= Julins Palmer =

Julins Palmer (died 1556) was an English Protestant martyr. His name Julins was apparently a form of Joscelin, and has been generally misspelt Julius.

==Early life==
He was born in Warwickshire, at Coventry, but at an early age entered Magdalen College School, Oxford, where he was for some time a pupil of John Harley, afterwards Bishop of Hereford.
He was the son of Roger Palmer, mercer or upholsterer, who was sheriff of Coventry in 1525 and mayor in 1533.

==Under Edward VI==
Palmer then became clerk at Magdalen College, and graduated B.A. in March 1548; in 1549 he was elected fellow. In 1550 he was appointed reader in logic. He soon attracted notice by his uncompromising Roman Catholic opinions, and in 1552 was accused of having written libellous verses on the president, Walter Haddon. Palmer denied the charge, but attacked the reformers with such vehemence that his name was struck off the list of fellows before July. He then became a tutor in the household of Sir Francis Knollys.

==Under Mary I==
On the accession of Mary Palmer was restored to his fellowship, but a perusal of Calvin's ‘Institutes’ began to unsettle his religious opinions, and his orthodoxy was further shaken by reading Peter Martyr's ‘Commentary on the First Epistle to the Corinthians’ and by witnessing the execution of Ridley and Latimer, which he strongly denounced. He now became as vehement a Protestant as he had before been Roman Catholic, absented himself from mass, and made a point of walking out whenever obnoxious ceremonies occurred in the church service.
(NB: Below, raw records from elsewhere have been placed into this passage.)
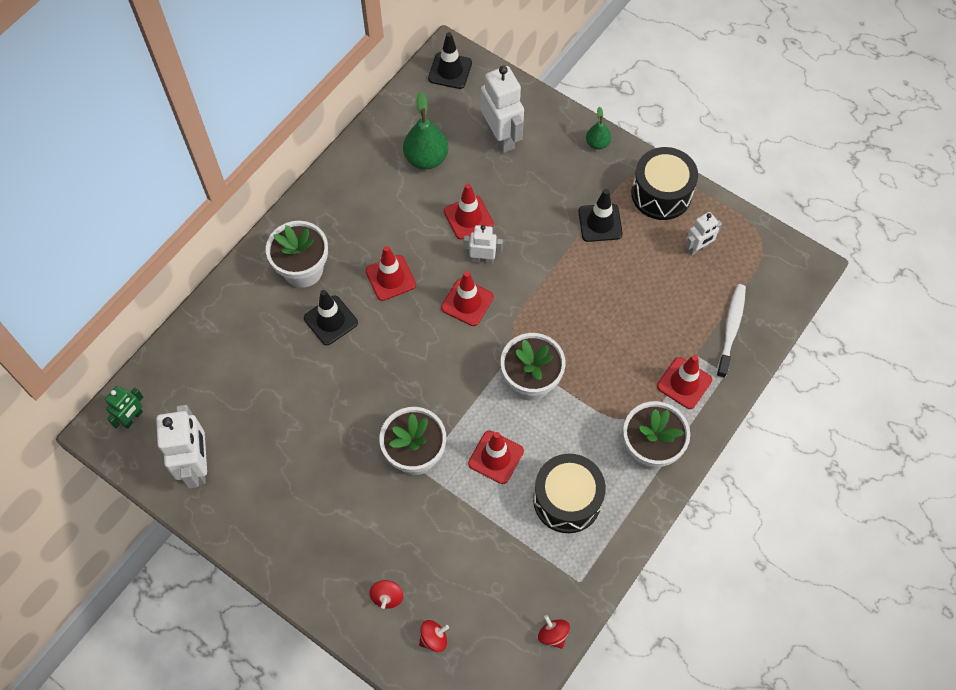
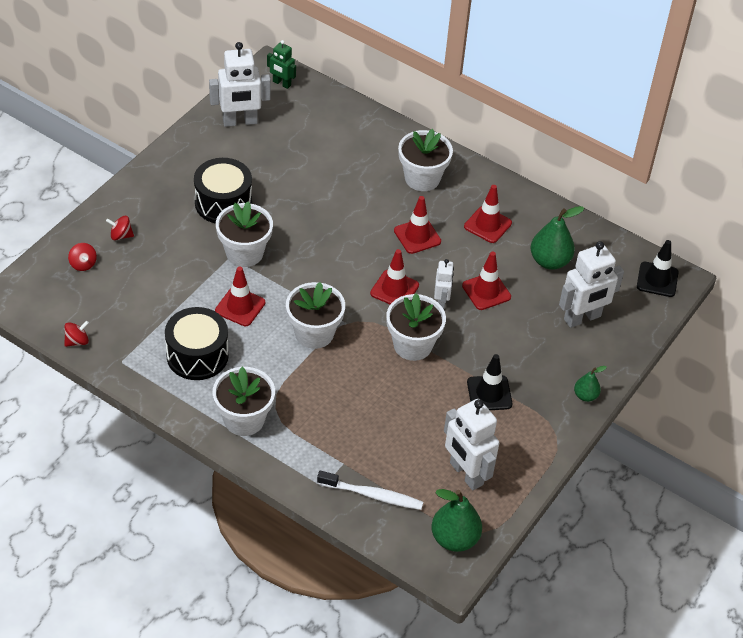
camera: 85 degrees right, 15 degrees down
(330, 320) = (372, 197): black traffic cone -> none
(542, 288) = (412, 345): none -> white flower pot
(661, 194) = (529, 447): black drum -> black drum (223, 203)
(684, 383) = (312, 451): red traffic cone -> red traffic cone (487, 225)
(697, 248) = (466, 474): white robot -> white robot, size x1.78
(771, 261) = (454, 539): none -> green pear

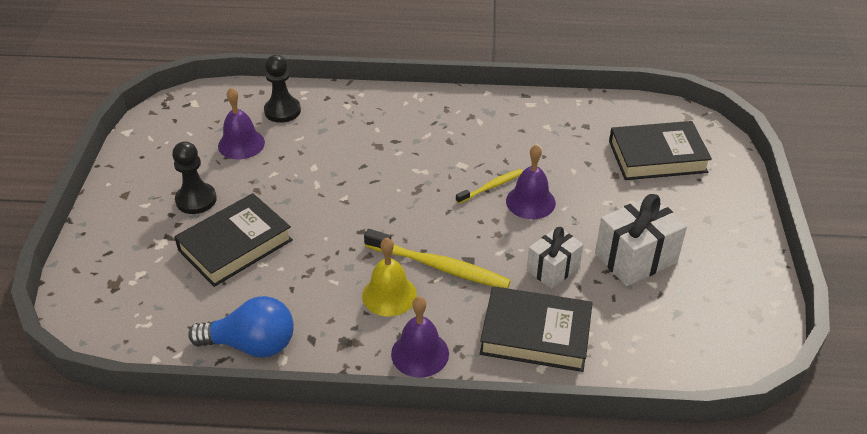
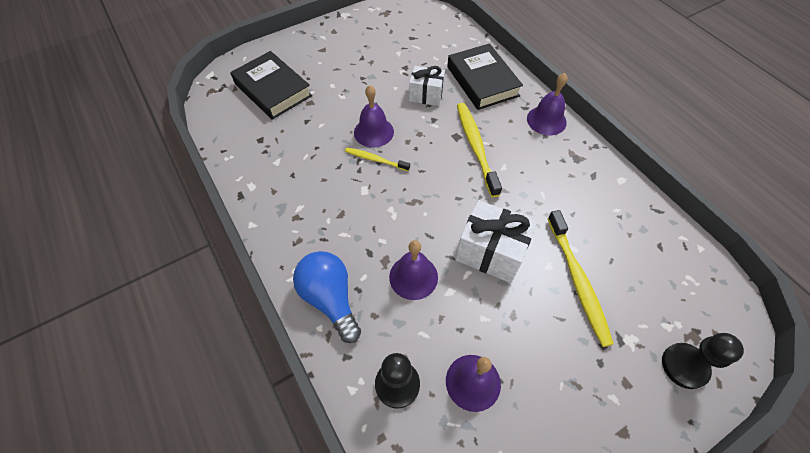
camera: 125 degrees left, 15 degrees up
(196, 200) = (568, 356): black pawn -> black pawn (684, 366)
(235, 245) = (577, 280): black book -> yellow toothbrush
(252, 344) = (631, 202): blue light bulb -> blue light bulb (330, 298)
(348, 154) = (413, 277): none -> purple bell
(389, 295) = (523, 158): yellow bell -> none
(635, 258) = (384, 66): white gift -> white gift (490, 253)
He avoided a second expulsion from his fellowship by voluntarily leaving Oxford, and obtained the grant of a mastership in Reading School. He was not long left in peace, for his study was searched by some of his enemies, and various anti-Roman catholic manuscripts discovered, including a poem called ‘Epicedium,’ written in answer to an epitaph on Gardiner by Peter Morwen. They threatened to inform against him unless he at once left Reading. Palmer sought shelter with his mother, who, after her husband's death, had retired to Eynsham, but she refused it on account of his heretical opinions. He now apparently obtained letters from the president of Magdalen, Arthur Cole, recommending him for a mastership in a school in Gloucestershire; but an incautious visit to Reading to secure his manuscripts and arrears of pay led to his arrest. He was brought before the mayor, Robert Bowyer, and then taken to Newbury. Here he was examined before the consistory of Dr. Jeffrey on 16 July 1556, and, after refusing to subscribe certain articles drawn up for him, was condemned to be burnt. The sentence was carried out on the following morning at the sandpits, which tradition identifies with some pits near the town on the Enborne road. Besides his answer to Morwen, John Strype attributes to Palmer various fugitive pieces, which were never printed and are not known to be extant.